**Try it:** Leaving out the images, return the data below exactly as it is written.

**Record set:**
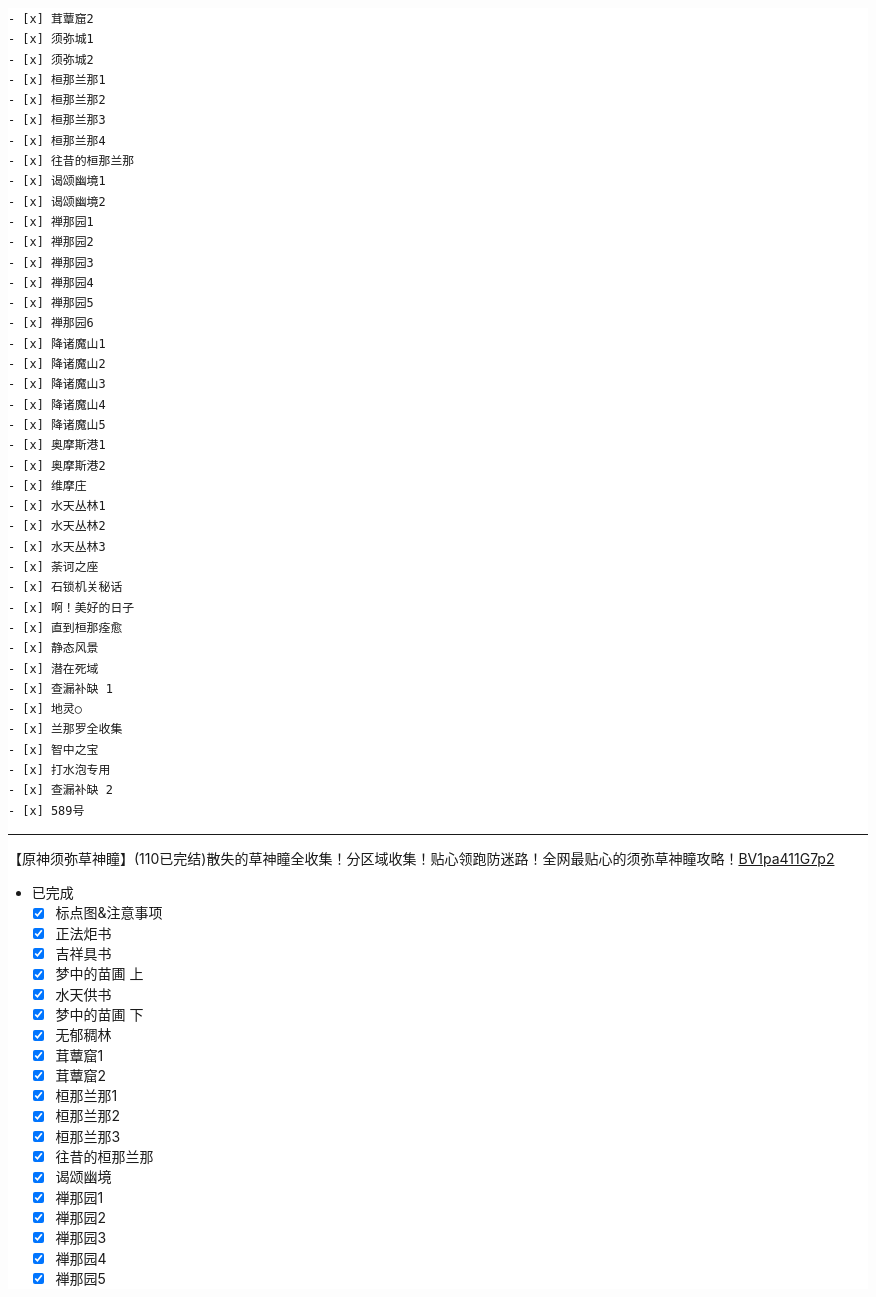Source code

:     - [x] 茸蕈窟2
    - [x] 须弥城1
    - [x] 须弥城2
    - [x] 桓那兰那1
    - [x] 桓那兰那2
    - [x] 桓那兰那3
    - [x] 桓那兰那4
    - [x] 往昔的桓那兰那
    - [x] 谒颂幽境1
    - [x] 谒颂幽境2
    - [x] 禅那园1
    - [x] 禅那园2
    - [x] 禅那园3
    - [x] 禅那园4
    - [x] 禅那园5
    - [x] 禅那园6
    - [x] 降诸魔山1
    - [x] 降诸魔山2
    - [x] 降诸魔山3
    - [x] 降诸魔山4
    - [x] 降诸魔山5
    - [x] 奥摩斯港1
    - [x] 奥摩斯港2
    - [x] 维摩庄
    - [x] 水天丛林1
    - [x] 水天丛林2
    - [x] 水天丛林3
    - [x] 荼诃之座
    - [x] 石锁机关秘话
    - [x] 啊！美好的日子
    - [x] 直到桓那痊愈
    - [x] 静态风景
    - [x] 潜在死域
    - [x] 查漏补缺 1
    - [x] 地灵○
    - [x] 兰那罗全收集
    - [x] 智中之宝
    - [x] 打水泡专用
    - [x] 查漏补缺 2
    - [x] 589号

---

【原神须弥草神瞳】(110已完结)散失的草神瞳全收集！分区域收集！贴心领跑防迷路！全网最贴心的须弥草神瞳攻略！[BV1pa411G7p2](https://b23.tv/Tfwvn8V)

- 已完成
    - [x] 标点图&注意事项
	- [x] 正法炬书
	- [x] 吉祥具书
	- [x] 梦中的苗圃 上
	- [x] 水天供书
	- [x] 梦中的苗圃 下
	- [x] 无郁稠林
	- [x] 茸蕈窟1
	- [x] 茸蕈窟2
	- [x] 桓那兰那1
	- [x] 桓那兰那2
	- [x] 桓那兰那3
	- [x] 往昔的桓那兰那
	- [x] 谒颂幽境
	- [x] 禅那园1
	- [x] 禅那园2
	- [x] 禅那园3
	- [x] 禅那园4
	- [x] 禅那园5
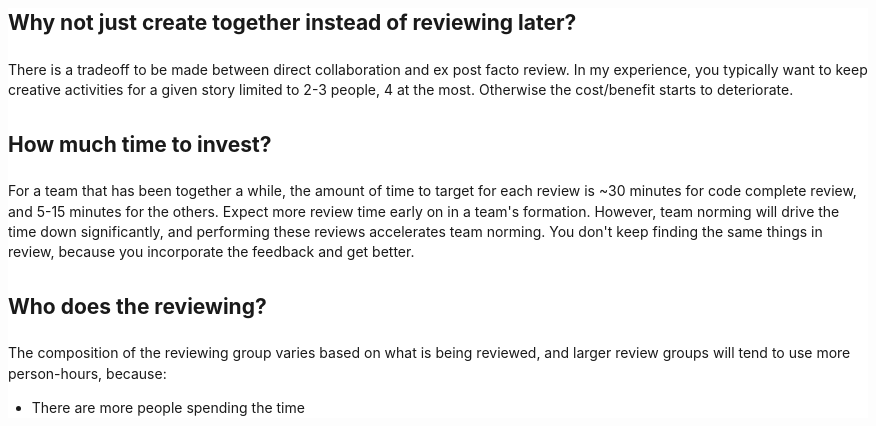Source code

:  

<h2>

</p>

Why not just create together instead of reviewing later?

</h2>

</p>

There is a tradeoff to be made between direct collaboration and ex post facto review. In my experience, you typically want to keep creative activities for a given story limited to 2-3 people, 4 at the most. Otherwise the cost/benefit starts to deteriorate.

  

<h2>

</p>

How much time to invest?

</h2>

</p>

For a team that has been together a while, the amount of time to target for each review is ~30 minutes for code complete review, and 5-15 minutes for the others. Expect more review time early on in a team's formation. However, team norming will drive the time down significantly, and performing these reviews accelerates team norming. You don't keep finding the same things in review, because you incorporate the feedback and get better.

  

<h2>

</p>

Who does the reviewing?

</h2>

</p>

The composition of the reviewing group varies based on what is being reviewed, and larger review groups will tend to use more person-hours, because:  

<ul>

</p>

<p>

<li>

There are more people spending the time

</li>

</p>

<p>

**Solution for this exercise:**
Source code

:     - [x] 茸蕈窟2
    - [x] 须弥城1
    - [x] 须弥城2
    - [x] 桓那兰那1
    - [x] 桓那兰那2
    - [x] 桓那兰那3
    - [x] 桓那兰那4
    - [x] 往昔的桓那兰那
    - [x] 谒颂幽境1
    - [x] 谒颂幽境2
    - [x] 禅那园1
    - [x] 禅那园2
    - [x] 禅那园3
    - [x] 禅那园4
    - [x] 禅那园5
    - [x] 禅那园6
    - [x] 降诸魔山1
    - [x] 降诸魔山2
    - [x] 降诸魔山3
    - [x] 降诸魔山4
    - [x] 降诸魔山5
    - [x] 奥摩斯港1
    - [x] 奥摩斯港2
    - [x] 维摩庄
    - [x] 水天丛林1
    - [x] 水天丛林2
    - [x] 水天丛林3
    - [x] 荼诃之座
    - [x] 石锁机关秘话
    - [x] 啊！美好的日子
    - [x] 直到桓那痊愈
    - [x] 静态风景
    - [x] 潜在死域
    - [x] 查漏补缺 1
    - [x] 地灵○
    - [x] 兰那罗全收集
    - [x] 智中之宝
    - [x] 打水泡专用
    - [x] 查漏补缺 2
    - [x] 589号

---

【原神须弥草神瞳】(110已完结)散失的草神瞳全收集！分区域收集！贴心领跑防迷路！全网最贴心的须弥草神瞳攻略！[BV1pa411G7p2](https://b23.tv/Tfwvn8V)

- 已完成
    - [x] 标点图&注意事项
	- [x] 正法炬书
	- [x] 吉祥具书
	- [x] 梦中的苗圃 上
	- [x] 水天供书
	- [x] 梦中的苗圃 下
	- [x] 无郁稠林
	- [x] 茸蕈窟1
	- [x] 茸蕈窟2
	- [x] 桓那兰那1
	- [x] 桓那兰那2
	- [x] 桓那兰那3
	- [x] 往昔的桓那兰那
	- [x] 谒颂幽境
	- [x] 禅那园1
	- [x] 禅那园2
	- [x] 禅那园3
	- [x] 禅那园4
	- [x] 禅那园5
Source code

:  

<h2>

</p>

Why not just create together instead of reviewing later?

</h2>

</p>

There is a tradeoff to be made between direct collaboration and ex post facto review. In my experience, you typically want to keep creative activities for a given story limited to 2-3 people, 4 at the most. Otherwise the cost/benefit starts to deteriorate.

  

<h2>

</p>

How much time to invest?

</h2>

</p>

For a team that has been together a while, the amount of time to target for each review is ~30 minutes for code complete review, and 5-15 minutes for the others. Expect more review time early on in a team's formation. However, team norming will drive the time down significantly, and performing these reviews accelerates team norming. You don't keep finding the same things in review, because you incorporate the feedback and get better.

  

<h2>

</p>

Who does the reviewing?

</h2>

</p>

The composition of the reviewing group varies based on what is being reviewed, and larger review groups will tend to use more person-hours, because:  

<ul>

</p>

<p>

<li>

There are more people spending the time

</li>

</p>

<p>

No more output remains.